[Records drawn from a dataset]
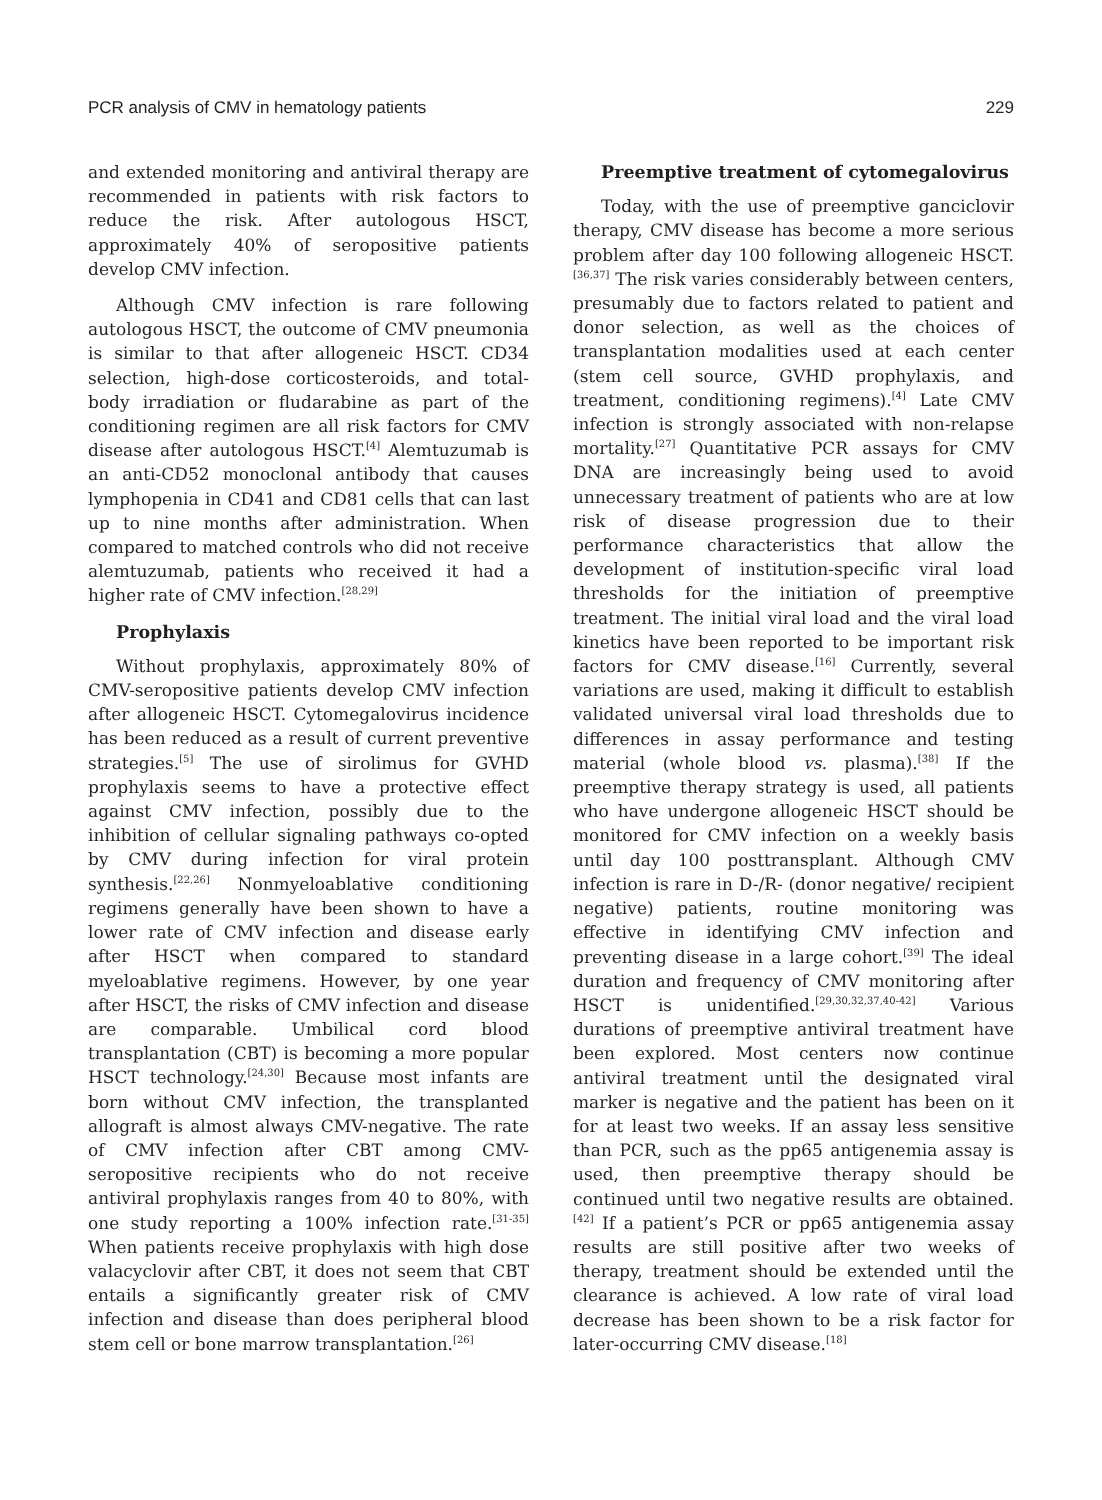PCR analysis of CMV in hematology patients 229
and extended monitoring and antiviral therapy are recommended in patients with risk factors to reduce the risk. After autologous HSCT, approximately 40% of seropositive patients develop CMV infection.
Although CMV infection is rare following autologous HSCT, the outcome of CMV pneumonia is similar to that after allogeneic HSCT. CD34 selection, high-dose corticosteroids, and total-body irradiation or fludarabine as part of the conditioning regimen are all risk factors for CMV disease after autologous HSCT.<sup>[4]</sup> Alemtuzumab is an anti-CD52 monoclonal antibody that causes lymphopenia in CD41 and CD81 cells that can last up to nine months after administration. When compared to matched controls who did not receive alemtuzumab, patients who received it had a higher rate of CMV infection.<sup>[28,29]</sup>
Prophylaxis
Without prophylaxis, approximately 80% of CMV-seropositive patients develop CMV infection after allogeneic HSCT. Cytomegalovirus incidence has been reduced as a result of current preventive strategies.<sup>[5]</sup> The use of sirolimus for GVHD prophylaxis seems to have a protective effect against CMV infection, possibly due to the inhibition of cellular signaling pathways co-opted by CMV during infection for viral protein synthesis.<sup>[22,26]</sup> Nonmyeloablative conditioning regimens generally have been shown to have a lower rate of CMV infection and disease early after HSCT when compared to standard myeloablative regimens. However, by one year after HSCT, the risks of CMV infection and disease are comparable. Umbilical cord blood transplantation (CBT) is becoming a more popular HSCT technology.<sup>[24,30]</sup> Because most infants are born without CMV infection, the transplanted allograft is almost always CMV-negative. The rate of CMV infection after CBT among CMV-seropositive recipients who do not receive antiviral prophylaxis ranges from 40 to 80%, with one study reporting a 100% infection rate.<sup>[31-35]</sup> When patients receive prophylaxis with high dose valacyclovir after CBT, it does not seem that CBT entails a significantly greater risk of CMV infection and disease than does peripheral blood stem cell or bone marrow transplantation.<sup>[26]</sup>
Preemptive treatment of cytomegalovirus
Today, with the use of preemptive ganciclovir therapy, CMV disease has become a more serious problem after day 100 following allogeneic HSCT.<sup>[36,37]</sup> The risk varies considerably between centers, presumably due to factors related to patient and donor selection, as well as the choices of transplantation modalities used at each center (stem cell source, GVHD prophylaxis, and treatment, conditioning regimens).<sup>[4]</sup> Late CMV infection is strongly associated with non-relapse mortality.<sup>[27]</sup> Quantitative PCR assays for CMV DNA are increasingly being used to avoid unnecessary treatment of patients who are at low risk of disease progression due to their performance characteristics that allow the development of institution-specific viral load thresholds for the initiation of preemptive treatment. The initial viral load and the viral load kinetics have been reported to be important risk factors for CMV disease.<sup>[16]</sup> Currently, several variations are used, making it difficult to establish validated universal viral load thresholds due to differences in assay performance and testing material (whole blood vs. plasma).<sup>[38]</sup> If the preemptive therapy strategy is used, all patients who have undergone allogeneic HSCT should be monitored for CMV infection on a weekly basis until day 100 posttransplant. Although CMV infection is rare in D-/R- (donor negative/ recipient negative) patients, routine monitoring was effective in identifying CMV infection and preventing disease in a large cohort.<sup>[39]</sup> The ideal duration and frequency of CMV monitoring after HSCT is unidentified.<sup>[29,30,32,37,40-42]</sup> Various durations of preemptive antiviral treatment have been explored. Most centers now continue antiviral treatment until the designated viral marker is negative and the patient has been on it for at least two weeks. If an assay less sensitive than PCR, such as the pp65 antigenemia assay is used, then preemptive therapy should be continued until two negative results are obtained.<sup>[42]</sup> If a patient’s PCR or pp65 antigenemia assay results are still positive after two weeks of therapy, treatment should be extended until the clearance is achieved. A low rate of viral load decrease has been shown to be a risk factor for later-occurring CMV disease.<sup>[18]</sup>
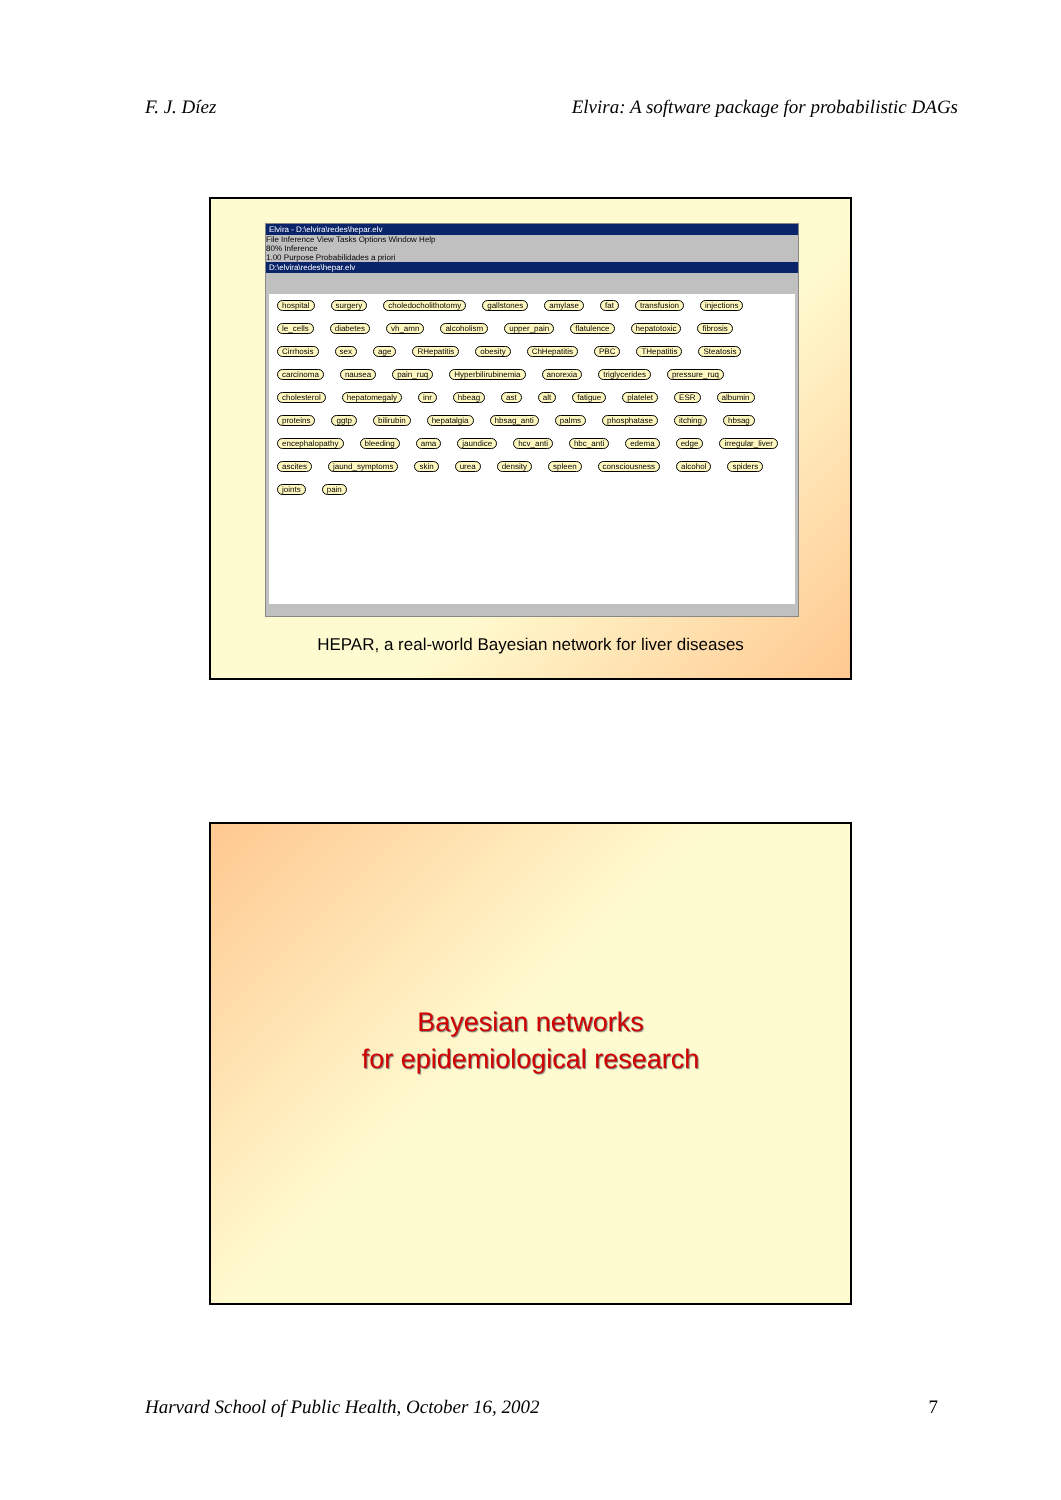F. J. Díez Elvira: A software package for probabilistic DAGs
Elvira - D:\elvira\redes\hepar.elv
File Inference View Tasks Options Window Help
80% Inference
1.00 Purpose Probabilidades a priori
D:\elvira\redes\hepar.elv
hospital surgery choledocholithotomy gallstones amylase fat transfusion injections le_cells diabetes vh_amn alcoholism upper_pain flatulence hepatotoxic fibrosis Cirrhosis sex age RHepatitis obesity ChHepatitis PBC THepatitis Steatosis carcinoma nausea pain_ruq Hyperbilirubinemia anorexia triglycerides pressure_ruq cholesterol hepatomegaly inr hbeag ast alt fatigue platelet ESR albumin proteins ggtp bilirubin hepatalgia hbsag_anti palms phosphatase itching hbsag encephalopathy bleeding ama jaundice hcv_anti hbc_anti edema edge irregular_liver ascites jaund_symptoms skin urea density spleen consciousness alcohol spiders joints pain
HEPAR, a real-world Bayesian network for liver diseases
Bayesian networks
for epidemiological research
Harvard School of Public Health, October 16, 2002 7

• _Action item_
Take the line containing "F. J. Díez Elvira: A" and every line after it up to the end of the entries, and quote them exactly. Both ends count; the pictures do not.

• _Reply to the task_
F. J. Díez Elvira: A software package for probabilistic DAGs
Elvira - D:\elvira\redes\hepar.elv
File Inference View Tasks Options Window Help
80% Inference
1.00 Purpose Probabilidades a priori
D:\elvira\redes\hepar.elv
hospital surgery choledocholithotomy gallstones amylase fat transfusion injections le_cells diabetes vh_amn alcoholism upper_pain flatulence hepatotoxic fibrosis Cirrhosis sex age RHepatitis obesity ChHepatitis PBC THepatitis Steatosis carcinoma nausea pain_ruq Hyperbilirubinemia anorexia triglycerides pressure_ruq cholesterol hepatomegaly inr hbeag ast alt fatigue platelet ESR albumin proteins ggtp bilirubin hepatalgia hbsag_anti palms phosphatase itching hbsag encephalopathy bleeding ama jaundice hcv_anti hbc_anti edema edge irregular_liver ascites jaund_symptoms skin urea density spleen consciousness alcohol spiders joints pain
HEPAR, a real-world Bayesian network for liver diseases
Bayesian networks
for epidemiological research
Harvard School of Public Health, October 16, 2002 7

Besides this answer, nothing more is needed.